Cajun Cornbread Dressing with Sausage is a delicious soul food twist on a Southern, Thanksgiving favorite. This easy recipe has a cornbread base while sausage, veggies, and Cajun seasoning round out this Louisiana side dish.
Prepare the cornbread according to the package directions. Once cool enough to touch, crumble using your hands until there are no large clumps remaining.
20 ounces package cornbread mix
Cook sausage over medium heat for 10-15 minutes or until sausage is browned. Remove sausage from pan and set aside.
13 ounces package of link sausage
Saute Vegetables: With remaining sausage grease, add 2 tablespoons olive oil, bell pepper, onion, celery, ½ teaspoon salt and ¼ teaspoon pepper. Saute vegetables for 8-10 minutes over medium heat, or until onions begin to brown. Add crushed garlic and continue cooking for 2 minutes. While vegetables are cooking, whisk together Cajun seasoning recipe if making your own at home.
2 tablespoons oil, 1 green bell pepper, 4 stalks celery, 1 small sweet onion, 2 cloves garlic, 1 ½ teaspoons salt, ¼ teaspoon pepper
Mix Everything in Dish: Combine sausage, vegetables, seasoning mix, remaining ½ to 1 teaspoon salt, and cornbread in the baking dish. Toss to mix thoroughly. Pour 3 - 3 ½ cups of chicken broth into cornbread mixture. (This may seem like a lot at first, but remember, you will be baking this and a lot of the moisture will evaporate.)
1 tablespoon Cajun seasoning, 3 to 4 cups chicken broth
Bake in preheated oven, uncovered, for 30-35 minutes, or until the top begins to get crispy. Add more chicken broth as needed. Let sit for 10 minutes before serving. Top with finely chopped parsley and enjoy!
Parsley
Video
Notes
Spices: Make your own blend so you can control the heat.

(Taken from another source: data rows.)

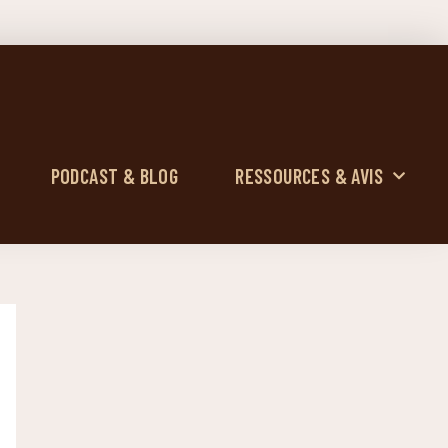
PODCAST & BLOG
RESSOURCES & AVIS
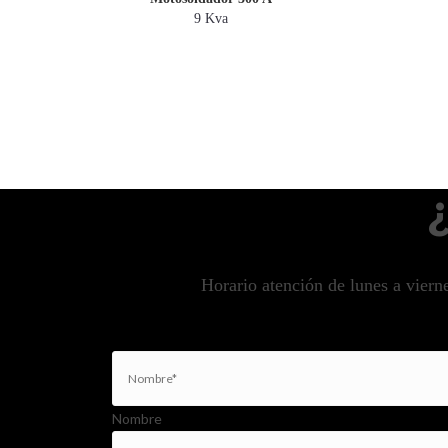
9 Kva
Horario atención de lunes a vierne
Nombre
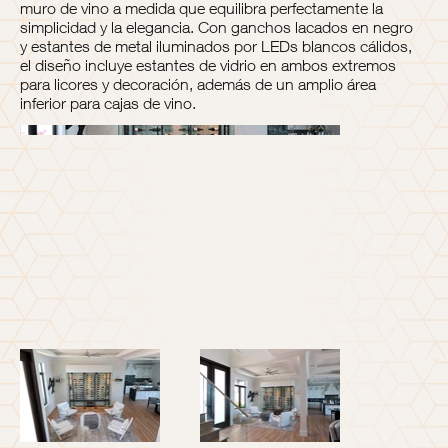
muro de vino a medida que equilibra perfectamente la
simplicidad y la elegancia. Con ganchos lacados en negro
y estantes de metal iluminados por LEDs blancos cálidos,
el diseño incluye estantes de vidrio en ambos extremos
para licores y decoración, además de un amplio área
inferior para cajas de vino.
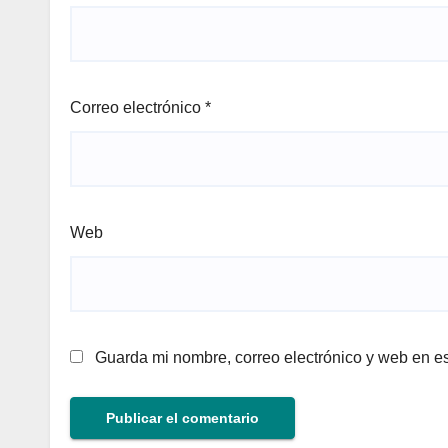
Correo electrónico
*
Web
Guarda mi nombre, correo electrónico y web en e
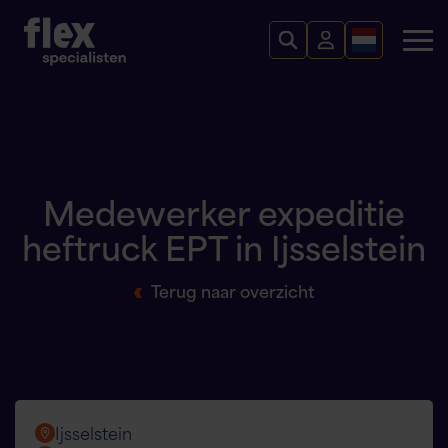
Medewerker expeditie
heftruck EPT in Ijsselstein
Terug naar overzicht
Ijsselstein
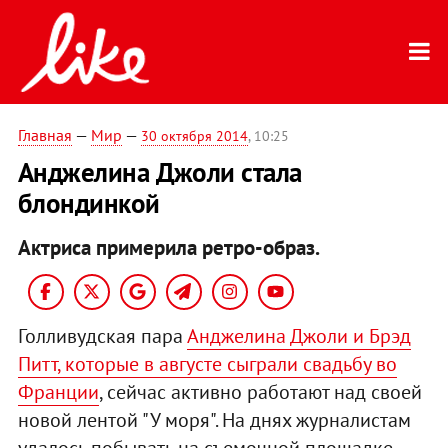
Главная
—
Мир
—
30 октября 2014
, 10:25
Анджелина Джоли стала
блондинкой
Актриса примерила ретро-образ.
Голливудская пара
Анджелина Джоли и Брэд
Питт, которые в августе сыграли свадьбу во
Франции
, сейчас активно работают над своей
новой лентой "У моря". На днях журналистам
удалось побывать на съемочной площадке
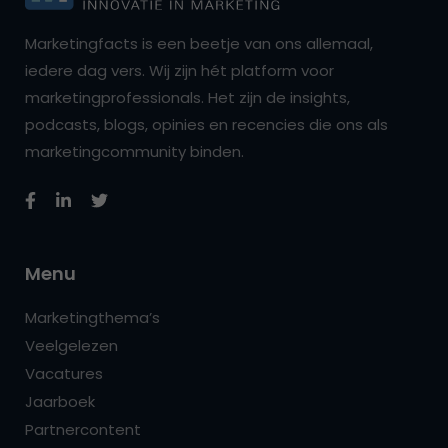
Marketingfacts is een beetje van ons allemaal,
iedere dag vers. Wij zijn hét platform voor
marketingprofessionals. Het zijn de insights,
podcasts, blogs, opinies en recencies die ons als
marketingcommunity binden.
Menu
Marketingthema’s
Veelgelezen
Vacatures
Jaarboek
Partnercontent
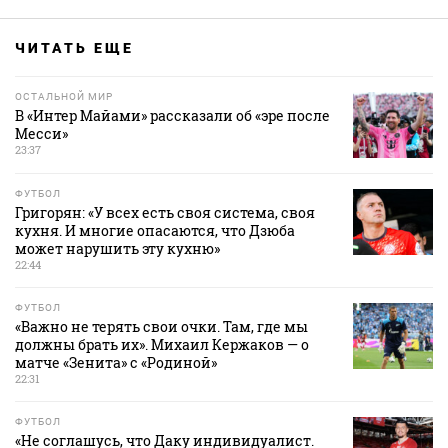
ЧИТАТЬ ЕЩЕ
ОСТАЛЬНОЙ МИР
В «Интер Майами» рассказали об «эре после
Месси»
23:37
ФУТБОЛ
Григорян: «У всех есть своя система, своя
кухня. И многие опасаются, что Дзюба
может нарушить эту кухню»
22:44
ФУТБОЛ
«Важно не терять свои очки. Там, где мы
должны брать их». Михаил Кержаков — о
матче «Зенита» с «Родиной»
22:31
ФУТБОЛ
«Не соглашусь, что Даку индивидуалист.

Make ahead: Let the dressing come to room temperature before baking.
Foil: Don't cover the dressing so it gets crispy.
Storage: Once cooked, keep in an airtight container in the refrigerator for up to 4 to 5 days.
Freezing: Seal in an airtight freezer-safe container and freeze for up to 3 months.
Reheating: Warm in the oven at 300°, or microwave until heated through.